Creatures like gnomes, pixies, gremlins, elves and leprechauns hate to be confused with goblins. Fairies become extremely angry when goblins are portrayed as their companions. They are all spirits of the earth but they have no more than a slight family connection with goblins.

Goblins originated in France, which they entered through a cleft in the Pyrenees. Once they had a foothold they spread rapidly over Europe and they entered Britain as stowaways aboard the first dragon-ship of the Vikings. In Britain the Druids called them 'Robin Goblin', later abbreviated to 'hobglobin'.

Like other earth spirits they have human form, but no human ever wore expressions of such malicious mischief and depraved cunning. A goblin smile curdles the blood; a goblin laugh causes milk to sour and fruit to fall from the trees. Even a witch will not allow a goblin at her fireside. She has no fear of it but it is always such a meddling nuisance.

Fortunately, a goblin's capacity for mischief is limited.

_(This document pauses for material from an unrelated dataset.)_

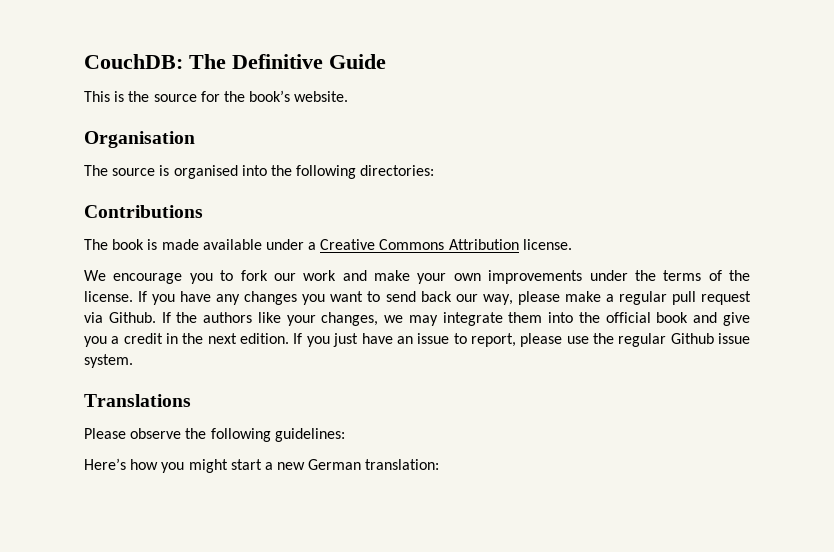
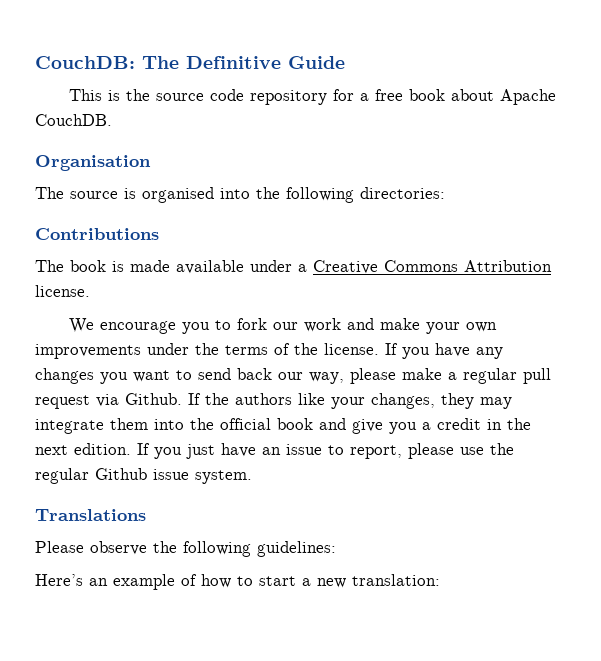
[200,90,349,102] for the book’s website. -> [210,89,557,105] [35,114,112,126] code repository for a free book about Apache CouchDB.
[384,315,404,323] we -> [441,393,474,409] they
[130,459,228,473] how you might -> [89,574,253,590] an example of how to
[308,459,362,470] German -> (346, 583) none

Unlike their distant cousins the gremlins they cannot be bothered to learn about tools and machinery. Their only real abilities are luck-spoiling, and weaving nightmares to be inserted into to ear of a sleeper. They do like, however, to torment humans in such ways as tipping over pails of milk, hiding hen's eggs, blowing soot down chimneys, puffing out candles in haunted houses, and altering signposts.

Goblin, Artist: Peter Frisck, 2003

Goblins have some facility with design, but it is limited to gargoyles and depictions of serpents, dragons and basilisks. They can communicate with flies, wasps, mosquitoes and hornets, and their favourite summer pastime is to direct these insects towards warm-blooded creatures such as humans and horses and watch the results.

They pester horses in the stable or the field, and a sure sign of goblin presence is the sound of a horse blowing or stamping in an effort to get rid of them, or rolling in the sand to scratch them off his back.

Goblins have no homes. They infest mossy clefts in rocks and the surface roots of ancient trees but they are too capricious to settle down for long. The squeals and titters of a goblin gang as they plot some fresh mischief should serve as a warning to any human to keep well clear of them.